In an extremely informative session at the Euroanaesthesia 2020 this week, Caterina Aurilio of Naples, Italy, discussed triage in COVID-19 - who should be ventilated?
Prof. Aurilio highlighted the fact that guidelines had been developed by different health systems across the globe to provide treatments in the ICU and to reduce the burden on doctors who needed to determine which patients would get access to scarce resources. However, most of these recommendations have been controversial and have been criticised as being discriminatory to elderly patients and those with disabilities.
Prof. Aurilio talked about two ethical approaches: egalitarianism and utilitarianism. As per the concept of egalitarianism, every patient must be treated equally and should be treated as per their need. On the other hand, utilitarianism contends that treatment decisions should be based on the probability of success, length and quality of life.

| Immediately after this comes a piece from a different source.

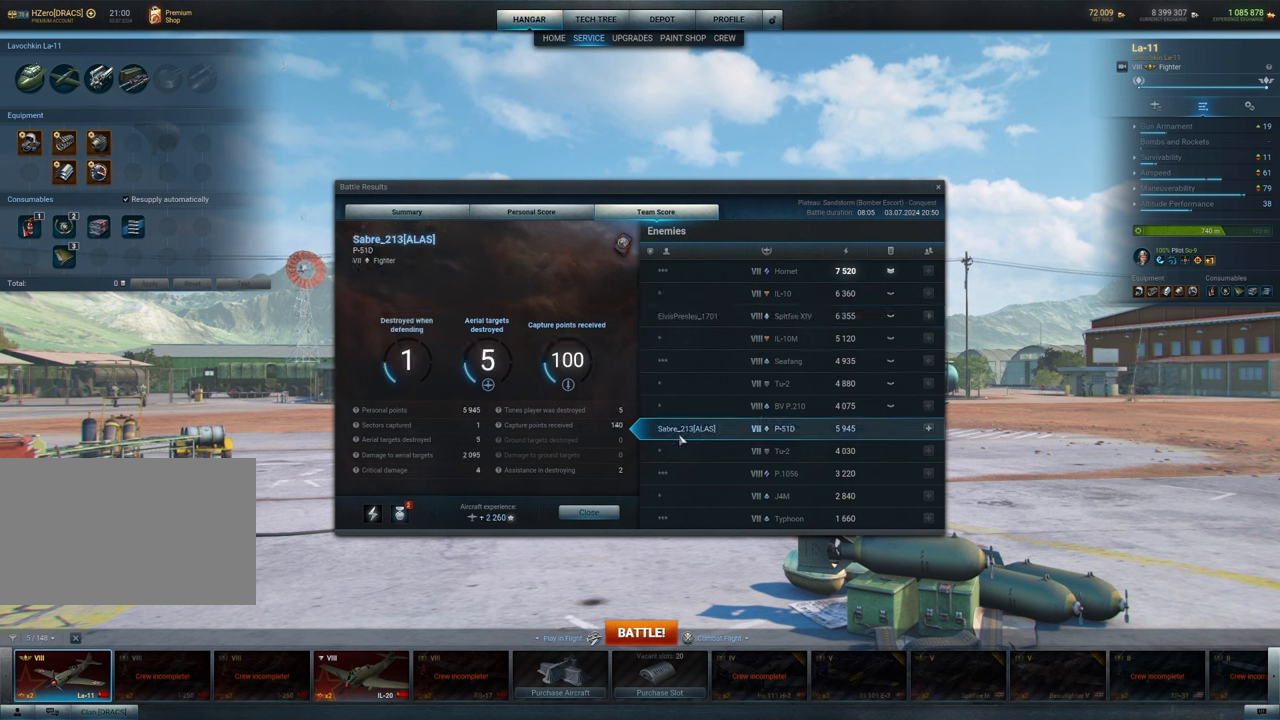
{"keys": [], "mouse": [], "mouse_move": "still", "events": []}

She also pointed out during her presentation that current practice guidelines by the National Institute for Health and Care Excellence (NICE) are neither based on egalitarian nor utilitarian concepts. These guidelines are designed in a manner that they differentiate between people on the basis of their probability of survival and not on discrimination of age or disability. The NICE guidelines adopt an egalitarian approach when it comes to the provision of ventilators if a shortage occurred. At the same time, they use the utilitarian approach that treatment should be provided to those with the greatest chance of survival.
The NICE guidelines also state the critical care doctors are the primary decision-makers, but they should be guided in those decisions by ethical principles to ensure that these decisions achieve a balance between equality and utility. Care should be taken that critical care patients are not considered a mathematical choice but a moral choice.